Even though, Gary Mack points out, "To this day, after 50 years of studies, there's nothing that connects the city of Dallas or the right wing extremists to Lee Harvey Oswald, who was an admitted leftist."

Still, the city was blamed by many for the murder of a president.

"Traveling the world in the five years after the assassination was a very unsettling experience," said Robert Decherd, the great-grandson of George Bannerman Dealey (for whom Dealey Plaza is named). "Particularly in Western Europe and places where the president was so admired. You'd be doing fine in a conversation until you reach the 'Were are you from?' question, and tone would change almost instantly."

Decherd would go on to run his family's media empire, which includes the Dallas Morning News.

"The city of Dallas didn't do well coping with the assassination, that's a well-known fact," he told Rocca. "And when you think about how the city responded after the president's death, it was a matter of trying to work through shock."

During the 1970s, the book depository stood vacant.
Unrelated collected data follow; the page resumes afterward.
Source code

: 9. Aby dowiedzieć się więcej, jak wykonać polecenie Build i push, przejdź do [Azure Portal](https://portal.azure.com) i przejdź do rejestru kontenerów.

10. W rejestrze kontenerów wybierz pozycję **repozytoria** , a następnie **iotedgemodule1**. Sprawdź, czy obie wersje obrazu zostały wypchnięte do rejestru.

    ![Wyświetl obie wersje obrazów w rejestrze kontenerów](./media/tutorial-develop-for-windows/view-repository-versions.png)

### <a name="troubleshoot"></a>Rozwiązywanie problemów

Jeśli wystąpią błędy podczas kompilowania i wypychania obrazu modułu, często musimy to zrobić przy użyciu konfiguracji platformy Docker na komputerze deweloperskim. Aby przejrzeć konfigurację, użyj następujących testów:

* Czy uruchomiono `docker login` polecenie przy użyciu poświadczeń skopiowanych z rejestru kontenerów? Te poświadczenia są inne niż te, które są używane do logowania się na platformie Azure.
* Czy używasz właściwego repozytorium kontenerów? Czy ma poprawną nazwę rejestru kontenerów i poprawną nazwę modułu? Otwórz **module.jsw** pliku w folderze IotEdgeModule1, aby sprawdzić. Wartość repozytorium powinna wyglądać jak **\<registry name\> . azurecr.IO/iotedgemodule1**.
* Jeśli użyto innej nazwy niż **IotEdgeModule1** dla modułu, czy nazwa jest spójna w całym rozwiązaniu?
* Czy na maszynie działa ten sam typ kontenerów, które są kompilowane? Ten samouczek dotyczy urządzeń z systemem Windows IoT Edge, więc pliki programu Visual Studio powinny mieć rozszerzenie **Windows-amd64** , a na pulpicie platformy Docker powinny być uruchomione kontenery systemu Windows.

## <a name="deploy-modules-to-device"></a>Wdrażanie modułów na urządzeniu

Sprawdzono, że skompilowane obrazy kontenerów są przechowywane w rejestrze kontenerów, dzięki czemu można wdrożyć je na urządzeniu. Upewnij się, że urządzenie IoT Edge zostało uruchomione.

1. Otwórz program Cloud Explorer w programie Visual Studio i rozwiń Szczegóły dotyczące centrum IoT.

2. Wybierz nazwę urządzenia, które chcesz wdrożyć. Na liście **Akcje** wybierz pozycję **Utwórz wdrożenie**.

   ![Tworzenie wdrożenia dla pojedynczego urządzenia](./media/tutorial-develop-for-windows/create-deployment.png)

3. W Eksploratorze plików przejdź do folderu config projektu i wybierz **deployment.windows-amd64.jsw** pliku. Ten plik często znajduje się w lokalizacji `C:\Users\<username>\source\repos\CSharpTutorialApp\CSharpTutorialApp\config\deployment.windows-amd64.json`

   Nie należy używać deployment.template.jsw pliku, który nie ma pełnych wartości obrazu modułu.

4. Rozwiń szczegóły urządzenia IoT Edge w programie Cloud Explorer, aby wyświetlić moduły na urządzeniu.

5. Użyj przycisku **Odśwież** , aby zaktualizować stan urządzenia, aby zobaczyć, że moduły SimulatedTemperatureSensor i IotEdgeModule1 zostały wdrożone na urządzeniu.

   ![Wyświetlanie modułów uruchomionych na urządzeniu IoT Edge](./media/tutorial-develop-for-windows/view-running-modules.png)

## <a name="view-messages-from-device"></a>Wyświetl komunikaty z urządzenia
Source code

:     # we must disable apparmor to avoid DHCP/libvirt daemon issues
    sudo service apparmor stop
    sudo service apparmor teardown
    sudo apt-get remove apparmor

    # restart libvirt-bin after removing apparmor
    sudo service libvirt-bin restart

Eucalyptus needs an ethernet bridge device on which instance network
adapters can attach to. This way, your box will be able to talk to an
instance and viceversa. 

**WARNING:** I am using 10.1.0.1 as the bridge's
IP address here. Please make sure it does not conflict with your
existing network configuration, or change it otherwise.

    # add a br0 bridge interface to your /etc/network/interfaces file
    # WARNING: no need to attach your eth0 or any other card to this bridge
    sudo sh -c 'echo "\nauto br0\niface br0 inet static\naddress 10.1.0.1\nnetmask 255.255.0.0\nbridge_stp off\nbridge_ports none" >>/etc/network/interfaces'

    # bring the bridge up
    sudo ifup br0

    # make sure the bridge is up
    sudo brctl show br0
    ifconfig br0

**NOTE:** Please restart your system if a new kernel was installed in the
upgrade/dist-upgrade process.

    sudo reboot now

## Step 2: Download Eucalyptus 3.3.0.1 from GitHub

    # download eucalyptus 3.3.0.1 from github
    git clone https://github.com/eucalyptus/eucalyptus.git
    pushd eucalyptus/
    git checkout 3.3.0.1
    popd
Yet visitors streamed to the site, making it the city's number one tourist attraction -- a magnet for hawkers and conspiracy theorists.

Lindalyn Adams said, "I really have to tell you, I was offended that that's all they really wanted to see in our city."

What happened at Dealey Plaza could not be erased. Lindalyn Adams would lead the effort to turn the reviled building into a museum. "I went from not wanting to even look in that direction to realizing that something needed to be done," she said.

Over the years, two other things would help change the way the world saw Dallas.

"Things started to change once the Dallas Cowboys became a winning football team," said Mack. "And then this TV series with Larry Hagman called 'Dallas' appeared. People in those days started seeing the city differently. Oh, yeah, the Kennedy assassination was still part of it. But it wasn't the main part anymore."

Maybe not the main part, but an indelible part of Dallas' story.

"What happened here was one of the great tragedies in the history of our country," said Decherd. "It could have happened anywhere, but it happened here. And we bear responsibility for commemorating the life of a great American, a man who was dynamic in ways that are well-chronicled and who was here in Dallas having, actually, a very good day."